Luckily, there are so many ways into pleasure. Think about your senses and take into account your surroundings. What changes can you make to your physical space that will give you a greater sense of pleasure? This can look like treating yourself to a bouquet of flowers from the grocery store, or making sure the lighting in your apartment is soothing and enjoyable. It can mean burning incense or a scented candle, and taking deep, grounding breaths. It can mean learning how to cook a meal that brings you comfort and warmth, and being present with all the steps of making it and enjoying it. It can be as simple as sitting outside with your toes in the grass and the sun on your face.
Reconnect with Your Autonomy, and Find Community
Charis at Evergreen Counseling writes that healing from purity culture means “befriending our bodies and coming back to ourselves.” In order to do this, we have to learn to trust the wisdom of our bodies – not a small feat, especially for those of us who have experienced trauma in the past. Our bodies want to keep us alive, safe, and well – and our bodies want this for us even more than the figures who might convince us otherwise (the parents, caregivers, pastors, teachers, etc., all listed in the last bullet point above).
Reconnecting with your autonomy and agency means understanding your desires, and celebrating them. This, too, can be broken down into smaller steps as we learn to differentiate the “shoulds” from our authentic desires. Even the way each word sounds as I say it feels different in my body – the heaviness of “should,” versus the long, almost succulent way desire feels in my mouth. The sense of duty, juxtaposed to the potential for sweetness and play. What do you notice in your body as you orient to each word?

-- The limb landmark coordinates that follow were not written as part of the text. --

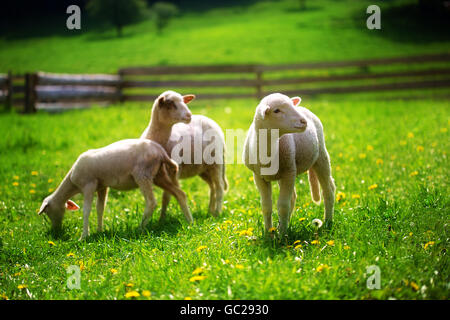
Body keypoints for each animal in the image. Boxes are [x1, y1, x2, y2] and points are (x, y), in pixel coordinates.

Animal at [38, 139, 192, 239]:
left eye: (47, 212)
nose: (56, 230)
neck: (72, 182)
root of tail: (161, 152)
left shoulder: (89, 185)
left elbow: (86, 211)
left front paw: (84, 236)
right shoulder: (102, 187)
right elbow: (100, 208)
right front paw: (99, 231)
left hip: (142, 174)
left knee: (151, 202)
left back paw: (140, 228)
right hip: (159, 175)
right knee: (180, 194)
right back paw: (190, 221)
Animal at [142, 91, 229, 219]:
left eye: (184, 102)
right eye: (171, 104)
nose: (189, 115)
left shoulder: (173, 172)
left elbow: (166, 197)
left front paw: (162, 219)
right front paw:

Because we’re unlearning systems of oppression as we unlearn purity culture, we’re also learning to resist. It’s important to do this in community. Talk about purity culture with your friends. Write affirmations and devise systems of checking in with each other, making sure to prioritize active consent and respect for each other’s capacity for holding such a personal, emotional space with each other. Gently, and with compassion, call each other on it when you notice purity culture and policing coming out of your mouths – whether it’s judgment of others, or your own self-deprecating criticism.
Healing from purity culture is ultimately the way we unlearn systems of oppression on an embodied, rather than intellectual, level. It allows us to find a home in our bodies again. It is homecoming; or rather, a series of homecomings that we participate in over the course of our lives and our learning. It’s okay if you need to learn a lesson more than once, so long as you keep going.